Extract every line of the data below that contains the string "border". Treat uppercase and lowercase as different when matching.

Document images paired with source code:
----------
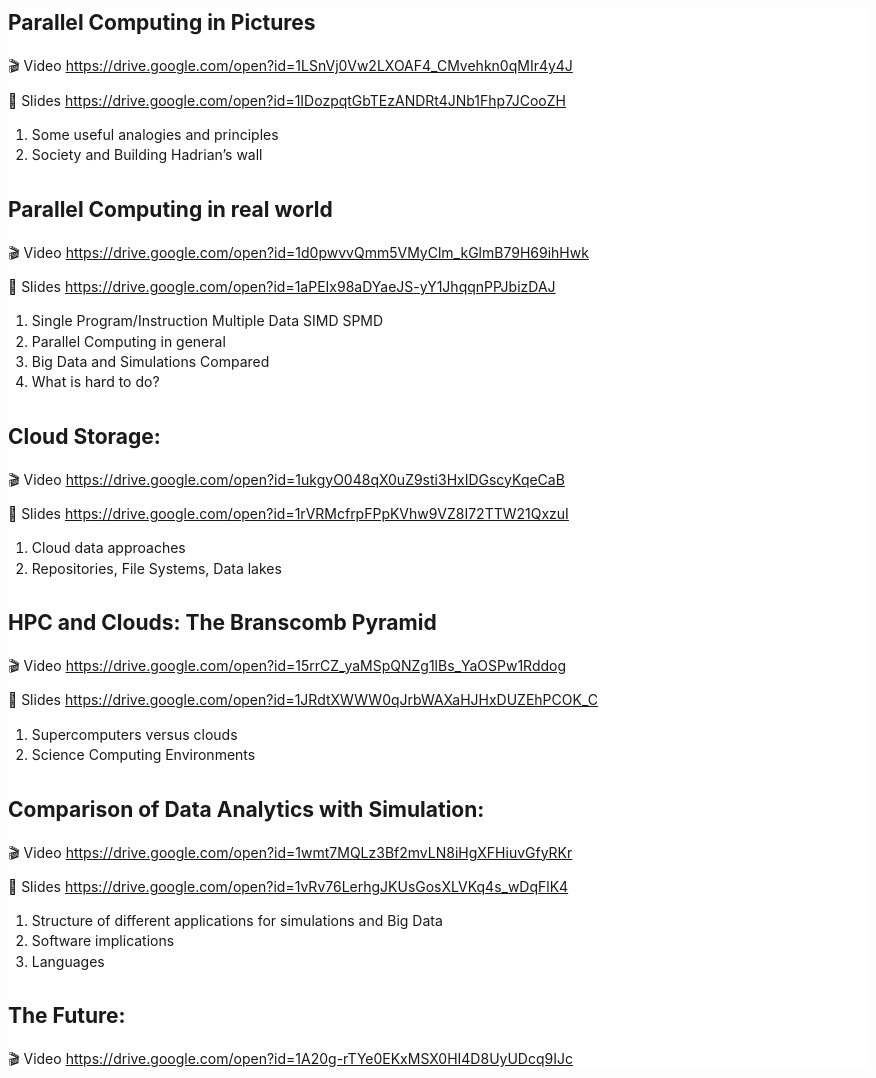 
##  Parallel Computing in Pictures

  :clapper: Video https://drive.google.com/open?id=1LSnVj0Vw2LXOAF4_CMvehkn0qMIr4y4J

  :orange_book: Slides https://drive.google.com/open?id=1IDozpqtGbTEzANDRt4JNb1Fhp7JCooZH

  1. Some useful analogies and principles
  2. Society and Building Hadrian’s wall


## Parallel Computing in real world

  :clapper: Video https://drive.google.com/open?id=1d0pwvvQmm5VMyClm_kGlmB79H69ihHwk

  :orange_book: Slides https://drive.google.com/open?id=1aPEIx98aDYaeJS-yY1JhqqnPPJbizDAJ

  1. Single Program/Instruction Multiple Data SIMD SPMD
  2. Parallel Computing in general
  3. Big Data and Simulations Compared
  4. What is hard to do?


## Cloud Storage:

  :clapper: Video https://drive.google.com/open?id=1ukgyO048qX0uZ9sti3HxIDGscyKqeCaB

  :orange_book: Slides https://drive.google.com/open?id=1rVRMcfrpFPpKVhw9VZ8I72TTW21QxzuI

  1. Cloud data approaches
  2. Repositories, File Systems, Data lakes


## HPC and Clouds: The Branscomb Pyramid

  :clapper: Video https://drive.google.com/open?id=15rrCZ_yaMSpQNZg1lBs_YaOSPw1Rddog

  :orange_book: Slides https://drive.google.com/open?id=1JRdtXWWW0qJrbWAXaHJHxDUZEhPCOK_C

  1. Supercomputers versus clouds
  2. Science Computing Environments


## Comparison of Data Analytics with Simulation:

  :clapper: Video https://drive.google.com/open?id=1wmt7MQLz3Bf2mvLN8iHgXFHiuvGfyRKr

  :orange_book: Slides https://drive.google.com/open?id=1vRv76LerhgJKUsGosXLVKq4s_wDqFlK4

  1. Structure of different applications for simulations and Big Data
  2. Software implications
  3. Languages


## The Future:

  :clapper: Video https://drive.google.com/open?id=1A20g-rTYe0EKxMSX0HI4D8UyUDcq9IJc  
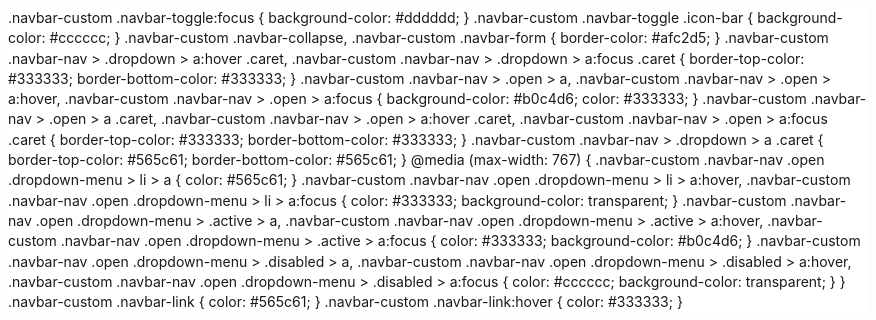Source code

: .navbar-custom .navbar-toggle:focus {
  background-color: #dddddd;
}
.navbar-custom .navbar-toggle .icon-bar {
  background-color: #cccccc;
}
.navbar-custom .navbar-collapse,
.navbar-custom .navbar-form {
  border-color: #afc2d5;
}
.navbar-custom .navbar-nav > .dropdown > a:hover .caret,
.navbar-custom .navbar-nav > .dropdown > a:focus .caret {
  border-top-color: #333333;
  border-bottom-color: #333333;
}
.navbar-custom .navbar-nav > .open > a,
.navbar-custom .navbar-nav > .open > a:hover,
.navbar-custom .navbar-nav > .open > a:focus {
  background-color: #b0c4d6;
  color: #333333;
}
.navbar-custom .navbar-nav > .open > a .caret,
.navbar-custom .navbar-nav > .open > a:hover .caret,
.navbar-custom .navbar-nav > .open > a:focus .caret {
  border-top-color: #333333;
  border-bottom-color: #333333;
}
.navbar-custom .navbar-nav > .dropdown > a .caret {
  border-top-color: #565c61;
  border-bottom-color: #565c61;
}
@media (max-width: 767) {
  .navbar-custom .navbar-nav .open .dropdown-menu > li > a {
    color: #565c61;
  }
  .navbar-custom .navbar-nav .open .dropdown-menu > li > a:hover,
  .navbar-custom .navbar-nav .open .dropdown-menu > li > a:focus {
    color: #333333;
    background-color: transparent;
  }
  .navbar-custom .navbar-nav .open .dropdown-menu > .active > a,
  .navbar-custom .navbar-nav .open .dropdown-menu > .active > a:hover,
  .navbar-custom .navbar-nav .open .dropdown-menu > .active > a:focus {
    color: #333333;
    background-color: #b0c4d6;
  }
  .navbar-custom .navbar-nav .open .dropdown-menu > .disabled > a,
  .navbar-custom .navbar-nav .open .dropdown-menu > .disabled > a:hover,
  .navbar-custom .navbar-nav .open .dropdown-menu > .disabled > a:focus {
    color: #cccccc;
    background-color: transparent;
  }
}
.navbar-custom .navbar-link {
  color: #565c61;
}
.navbar-custom .navbar-link:hover {
  color: #333333;
}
----------
Solved problem:
  border-color: #afc2d5;
  border-top-color: #333333;
  border-bottom-color: #333333;
  border-top-color: #333333;
  border-bottom-color: #333333;
  border-top-color: #565c61;
  border-bottom-color: #565c61;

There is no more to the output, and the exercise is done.